Your task:
Whenever the string "Kinh" turns up in a line below, that line should be copied.

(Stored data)
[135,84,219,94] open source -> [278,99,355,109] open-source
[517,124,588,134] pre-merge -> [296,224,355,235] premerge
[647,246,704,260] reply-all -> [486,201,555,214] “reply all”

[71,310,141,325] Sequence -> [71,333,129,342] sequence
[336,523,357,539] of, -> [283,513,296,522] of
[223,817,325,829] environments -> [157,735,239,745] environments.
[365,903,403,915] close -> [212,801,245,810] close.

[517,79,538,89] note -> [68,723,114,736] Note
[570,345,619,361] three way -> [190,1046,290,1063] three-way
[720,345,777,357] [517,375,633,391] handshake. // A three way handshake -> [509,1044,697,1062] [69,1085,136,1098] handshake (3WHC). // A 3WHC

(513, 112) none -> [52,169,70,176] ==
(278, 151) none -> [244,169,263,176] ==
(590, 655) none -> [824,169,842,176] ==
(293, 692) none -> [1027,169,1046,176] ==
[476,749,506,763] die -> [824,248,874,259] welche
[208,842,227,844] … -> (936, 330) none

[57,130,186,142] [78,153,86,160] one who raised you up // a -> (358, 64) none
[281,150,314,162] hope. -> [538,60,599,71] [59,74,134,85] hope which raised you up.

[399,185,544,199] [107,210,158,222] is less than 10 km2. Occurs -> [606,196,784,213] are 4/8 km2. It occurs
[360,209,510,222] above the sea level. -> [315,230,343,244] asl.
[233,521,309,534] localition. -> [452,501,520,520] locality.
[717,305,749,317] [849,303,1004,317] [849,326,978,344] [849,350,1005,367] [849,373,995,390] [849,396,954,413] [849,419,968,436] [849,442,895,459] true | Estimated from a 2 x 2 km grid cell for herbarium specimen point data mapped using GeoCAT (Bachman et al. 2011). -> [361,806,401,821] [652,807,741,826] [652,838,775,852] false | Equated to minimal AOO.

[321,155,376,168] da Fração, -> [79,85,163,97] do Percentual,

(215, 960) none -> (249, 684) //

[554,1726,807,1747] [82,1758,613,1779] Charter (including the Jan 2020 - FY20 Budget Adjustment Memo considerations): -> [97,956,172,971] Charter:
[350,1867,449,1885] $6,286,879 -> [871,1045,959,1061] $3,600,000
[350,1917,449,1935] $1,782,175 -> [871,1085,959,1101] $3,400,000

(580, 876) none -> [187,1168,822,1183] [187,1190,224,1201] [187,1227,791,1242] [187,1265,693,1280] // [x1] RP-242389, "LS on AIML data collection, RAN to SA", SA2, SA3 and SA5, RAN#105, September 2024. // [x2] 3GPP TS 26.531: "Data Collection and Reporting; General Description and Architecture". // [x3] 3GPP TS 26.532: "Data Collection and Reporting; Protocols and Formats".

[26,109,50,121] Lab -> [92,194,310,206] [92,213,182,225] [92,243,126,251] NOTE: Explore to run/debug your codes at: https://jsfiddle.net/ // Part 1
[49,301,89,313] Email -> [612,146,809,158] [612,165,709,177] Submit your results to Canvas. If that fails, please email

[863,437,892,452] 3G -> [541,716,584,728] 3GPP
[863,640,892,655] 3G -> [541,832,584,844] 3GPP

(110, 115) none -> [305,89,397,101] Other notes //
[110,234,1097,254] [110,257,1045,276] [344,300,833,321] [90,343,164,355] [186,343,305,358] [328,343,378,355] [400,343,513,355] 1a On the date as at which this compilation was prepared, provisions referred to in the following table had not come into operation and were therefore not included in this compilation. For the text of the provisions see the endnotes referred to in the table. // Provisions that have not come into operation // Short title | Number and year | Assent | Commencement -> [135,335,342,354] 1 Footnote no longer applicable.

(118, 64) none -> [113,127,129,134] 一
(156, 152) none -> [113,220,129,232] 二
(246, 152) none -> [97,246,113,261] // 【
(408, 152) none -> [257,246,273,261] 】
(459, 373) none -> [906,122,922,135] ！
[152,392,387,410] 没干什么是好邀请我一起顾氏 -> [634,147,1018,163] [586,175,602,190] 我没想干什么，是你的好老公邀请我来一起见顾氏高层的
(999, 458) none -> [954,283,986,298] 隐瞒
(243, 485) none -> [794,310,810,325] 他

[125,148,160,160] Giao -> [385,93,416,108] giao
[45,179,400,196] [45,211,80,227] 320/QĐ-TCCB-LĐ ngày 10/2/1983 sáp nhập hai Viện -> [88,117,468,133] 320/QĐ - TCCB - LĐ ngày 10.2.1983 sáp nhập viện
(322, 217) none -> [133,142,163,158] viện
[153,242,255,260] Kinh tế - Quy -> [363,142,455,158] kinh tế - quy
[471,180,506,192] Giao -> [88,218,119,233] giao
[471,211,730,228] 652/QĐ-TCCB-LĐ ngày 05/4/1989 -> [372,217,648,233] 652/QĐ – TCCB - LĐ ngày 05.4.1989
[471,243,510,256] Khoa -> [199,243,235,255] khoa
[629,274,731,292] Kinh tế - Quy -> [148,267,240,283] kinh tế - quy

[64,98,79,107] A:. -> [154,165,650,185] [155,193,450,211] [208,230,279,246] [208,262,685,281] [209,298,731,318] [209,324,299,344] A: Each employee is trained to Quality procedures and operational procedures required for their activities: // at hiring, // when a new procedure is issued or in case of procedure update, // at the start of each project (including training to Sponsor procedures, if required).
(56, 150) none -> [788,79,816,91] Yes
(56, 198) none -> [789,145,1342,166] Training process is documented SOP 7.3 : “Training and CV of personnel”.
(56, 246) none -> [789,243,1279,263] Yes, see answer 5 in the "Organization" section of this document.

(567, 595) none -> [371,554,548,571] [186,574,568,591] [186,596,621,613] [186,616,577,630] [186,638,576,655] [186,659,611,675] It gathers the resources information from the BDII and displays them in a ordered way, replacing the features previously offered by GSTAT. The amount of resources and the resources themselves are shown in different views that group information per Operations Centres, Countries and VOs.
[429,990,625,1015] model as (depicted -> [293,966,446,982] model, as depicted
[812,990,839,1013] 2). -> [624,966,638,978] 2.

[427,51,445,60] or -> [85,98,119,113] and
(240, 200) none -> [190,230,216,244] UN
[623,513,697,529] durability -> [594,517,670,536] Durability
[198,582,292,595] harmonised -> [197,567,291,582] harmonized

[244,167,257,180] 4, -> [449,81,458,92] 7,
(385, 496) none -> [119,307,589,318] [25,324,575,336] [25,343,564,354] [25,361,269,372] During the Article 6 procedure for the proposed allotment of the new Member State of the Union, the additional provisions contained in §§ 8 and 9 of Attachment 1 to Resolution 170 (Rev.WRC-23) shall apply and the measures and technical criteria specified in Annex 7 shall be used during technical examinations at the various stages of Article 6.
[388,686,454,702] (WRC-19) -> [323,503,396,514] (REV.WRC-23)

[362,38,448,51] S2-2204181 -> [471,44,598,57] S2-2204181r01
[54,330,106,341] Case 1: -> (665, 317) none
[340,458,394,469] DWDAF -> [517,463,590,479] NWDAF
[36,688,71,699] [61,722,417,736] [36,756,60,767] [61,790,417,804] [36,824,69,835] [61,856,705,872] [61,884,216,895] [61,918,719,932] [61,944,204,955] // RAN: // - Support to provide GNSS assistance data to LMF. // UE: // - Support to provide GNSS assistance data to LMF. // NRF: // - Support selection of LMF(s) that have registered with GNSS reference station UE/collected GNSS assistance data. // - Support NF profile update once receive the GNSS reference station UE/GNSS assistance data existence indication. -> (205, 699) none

Answer below:
[153,242,255,260] Kinh tế - Quy -> [363,142,455,158] kinh tế - quy
[629,274,731,292] Kinh tế - Quy -> [148,267,240,283] kinh tế - quy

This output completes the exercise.